This HBO series is currently near the beginning of its second season, centered around how Dr. Paul Weston (Byrne) conducts therapy sessions with four different clients, and then his own individual therapy process with his own therapist, Dr. Gina Toll (Wiest).
In my opinion, the “In Treatment” series is more accurate about the layered complications of the therapy process than the brief bits of therapy shown in Showtime’s “United States of Tara”.
The snippets shown of Tara’s therapy were with an overwhelmed, under-trained, uneducated wimp of a therapist. I suppose it is true that all too many therapists are overwhelmed and unprepared to deal with the healing process for trauma survivors with Dissociative Identity Disorder. Hopefully a referral to a more specialized trauma therapist in season two of Tara will lead to deeper, more meaningful presentations of her therapy process.
With the “In Treatment” series, the clients present with relateable issues, and the therapists become real people – likeable, emotional, genuine, flaws and all.
“In Treatment” shows how therapy is different from person to person. While staying the same, the room “changes” and feels different and unique to each client. The therapists and their rooms are the same from session to session and client to client, and yet they become totally different places as each individual client comes in, exposing his or her own life, pain, feelings, energy, thoughts, and emotion.
It shows how the therapy process challenges therapists to be their best selves at all times, as impossible as that might be.
It shows how much people actually say about themselves when someone is listening closely to what is being said.
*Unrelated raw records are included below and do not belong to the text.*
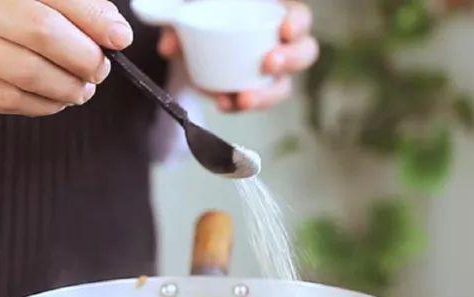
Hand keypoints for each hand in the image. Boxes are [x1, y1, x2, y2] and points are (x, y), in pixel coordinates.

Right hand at [0, 0, 133, 115]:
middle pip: (39, 31)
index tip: (120, 37)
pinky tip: (55, 100)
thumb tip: (113, 31)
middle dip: (82, 55)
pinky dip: (42, 105)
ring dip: (66, 87)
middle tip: (99, 68)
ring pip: (25, 73)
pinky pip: (7, 101)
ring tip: (82, 89)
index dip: (92, 17)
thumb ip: (63, 5)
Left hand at [157, 0, 317, 111]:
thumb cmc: (200, 16)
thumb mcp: (188, 13)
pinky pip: (253, 101)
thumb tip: (169, 46)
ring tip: (244, 98)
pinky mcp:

And it shows how much people do not listen to their own selves, and how they don’t hear the words that come out of their own mouths.
It shows how families speak to each other – or not. And how helpful family members can be to each other – or not. And how loving, kind, supportive, and caring family members can be to each other – or not.
It shows how people wrestle with their emotions, their feelings, their realities, and the denial of those realities. It shows their emotional conflict, turmoil, grief, depression, anxiety, suicidal actions, passive suicidal feelings, anger, panic, fear, dismay, agony, self-harm motives, struggles with life and death.
It shows how the therapy process, while focused around the expression of words and feelings, can be enhanced by paying close attention to the communication from the physical body itself, which sometimes says more than clients can put into words.
It shows how therapists get invested in their clients, and how they build connections and bonds with their clients. The caring can be a real thing.
It shows how important it is for clients to make their own life-decisions, how much people wrestle with their own life decisions, and how quickly therapists get blamed when these decisions do not work out as hoped.
It shows how tender and fragile people can be, even when they outwardly appear to be strong, powerful, and in control.
It shows the importance of being heard, understood, listened to, and recognized as a worthwhile person, first by others, and then by yourself.
These television shows can lead to a lot of personal thinking and reassessment about your own therapy process, your relationship with your therapist, and how your life is changing and progressing.
How do you relate to what you are seeing “In Treatment”?
* What is your therapy process like?
* How is your therapy impacting your life?
* Do you see your therapist as human as Dr. Weston presents in “In Treatment”?
* Do you blame your therapist when your life plans do not work out as hoped?
* Is your therapist as central to your life as presented in these series?
* Are you more attached to your therapist or to your therapy process?
* What would you do if you realized how human and flawed your therapist is?
* Do you expect your therapist to be something more than a real person?
I wish you the best in your healing journey.